Exhibition roundup: Zetland and Newtown

We took the bus to get to Zetland and Sullivan+Strumpf where Yvette Coppersmith’s decorative and colourful canvases were on display (see below). This is ‘Untitled Movement (Venetian Red)’ and it was auspiciously unsold (most works in the show had already been taken) but I restrained myself.

Downstairs at the same gallery were works by Singaporean artist Dawn Ng, and I admired some of her larger works on paper, such as ‘I Will Follow You into The Dark’, which was made using acrylic paint, dye, and ink. The green and the pink sort of coalesced and gravitated toward a mesmerising grey blending opposites into a new colour that is usually disparaged, and I think of a talk I went to recently on press freedom and how it’s the grey areas of society that allow all the useful discussion to happen.
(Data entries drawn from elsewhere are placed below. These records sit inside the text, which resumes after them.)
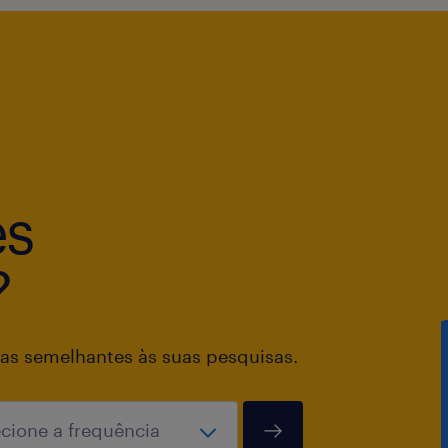
es
?
as semelhantes às suas pesquisas.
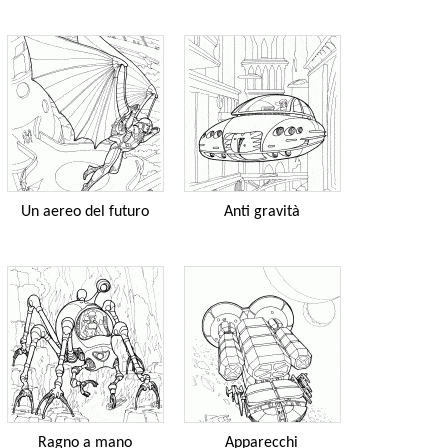
Un aereo del futuro
Anti gravità
Ragno a mano
Apparecchi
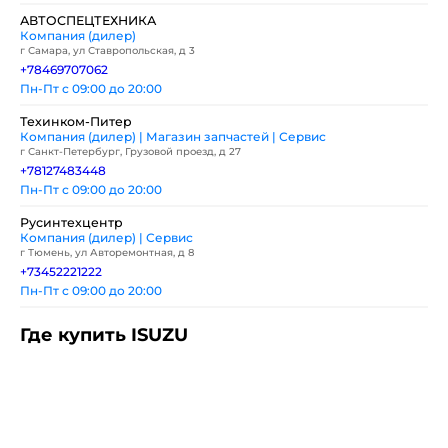
АВТОСПЕЦТЕХНИКА
Компания (дилер)
г Самара, ул Ставропольская, д 3
+78469707062
Пн-Пт с 09:00 до 20:00
Техинком-Питер
Компания (дилер) | Магазин запчастей | Сервис
г Санкт-Петербург, Грузовой проезд, д 27
+78127483448
Пн-Пт с 09:00 до 20:00
Русинтехцентр
Компания (дилер) | Сервис
г Тюмень, ул Авторемонтная, д 8
+73452221222
Пн-Пт с 09:00 до 20:00
Где купить ISUZU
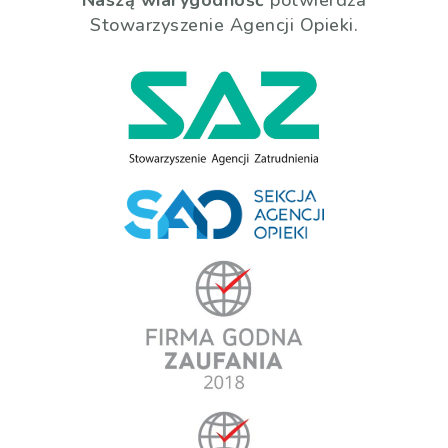
Naszą wiarygodność
potwierdza
Stowarzyszenie Agencji Opieki.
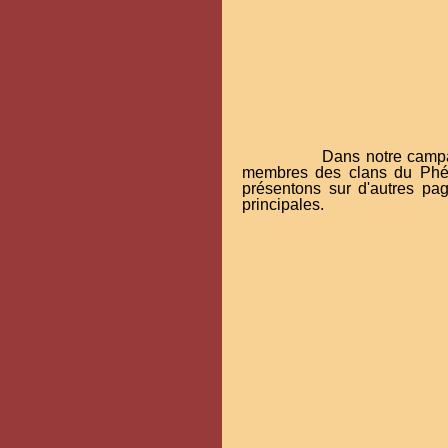
Dans notre campa
membres des clans du Phéni
présentons sur d'autres page
principales.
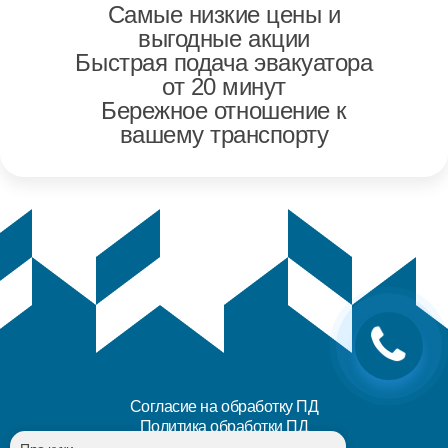
Самые низкие цены и
выгодные акции
Быстрая подача эвакуатора
от 20 минут
Бережное отношение к
вашему транспорту
Согласие на обработку ПД
Политика обработки ПД
Карта сайта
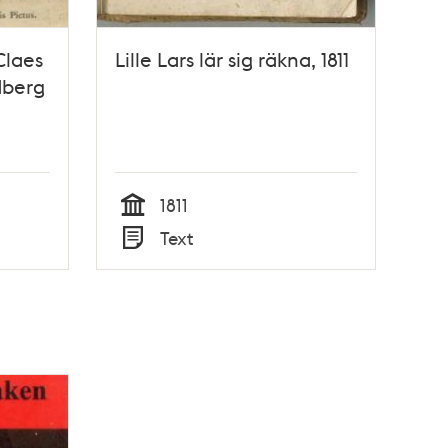
Claes
Lille Lars lär sig räkna, 1811
dberg
1811
Tid
Text
Typ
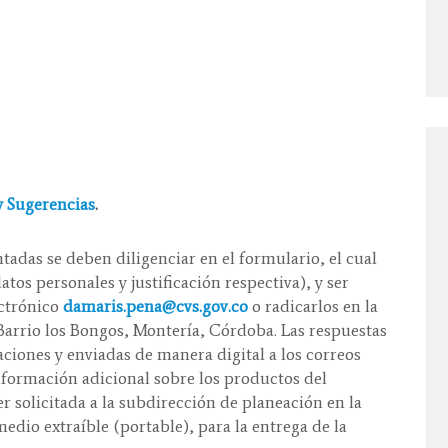
y Sugerencias
.
adas se deben diligenciar en el formulario, el cual
os personales y justificación respectiva), y ser
ectrónico
damaris.pena@cvs.gov.co
o radicarlos en la
 Barrio los Bongos, Montería, Córdoba. Las respuestas
ciones y enviadas de manera digital a los correos
información adicional sobre los productos del
licitada a la subdirección de planeación en la
edio extraíble (portable), para la entrega de la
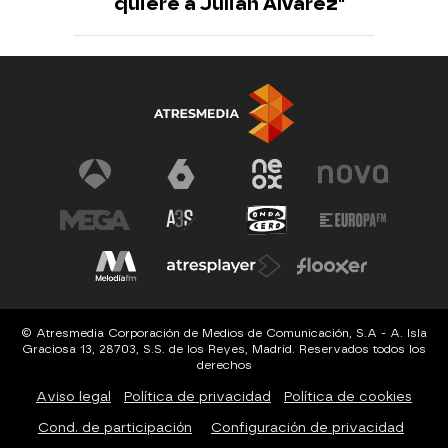
quiere a Julián Alvarez"
© Atresmedia Corporación de Medios de Comunicación, S.A - A. Isla
Graciosa 13, 28703, S.S. de los Reyes, Madrid. Reservados todos los
derechos
Aviso legal
Política de privacidad
Política de cookies
Cond. de participación
Configuración de privacidad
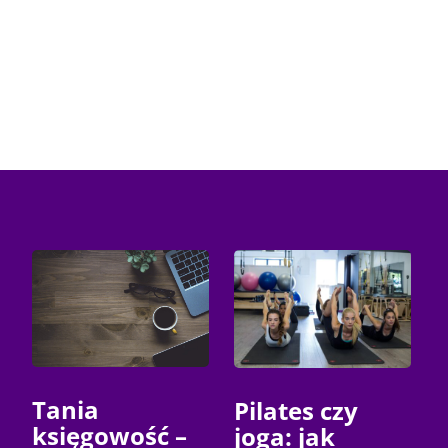
Tania
Pilates czy
księgowość –
joga: jak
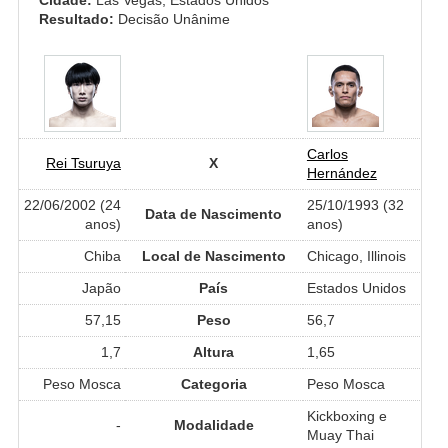
Resultado:
Decisão Unânime
Carlos
Rei Tsuruya
X
Hernández
22/06/2002 (24
25/10/1993 (32
Data de Nascimento
anos)
anos)
Chiba
Local de Nascimento
Chicago, Illinois
Japão
País
Estados Unidos
57,15
Peso
56,7
1,7
Altura
1,65
Peso Mosca
Categoria
Peso Mosca
Kickboxing e
-
Modalidade
Muay Thai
Simon and I asked for directions to get to Newtown, where we’d arranged to meet with Annie of Laerk Space, which is on Wilson Street up the north end of Newtown. She said her mum used to run a general store there and we chatted for a while with a young couple who were passing with their dog, an Australian shepherd cross that was brown and very large, but friendly.

We also trotted down to the costume shop on King Street to see whether we could move toward finalising plans for out first Sketch soiree (see page at left), and on the way back to the train station we bumped into an old friend of mine named Mark. A conversation about art ensued on the busy pavement near Alice Street.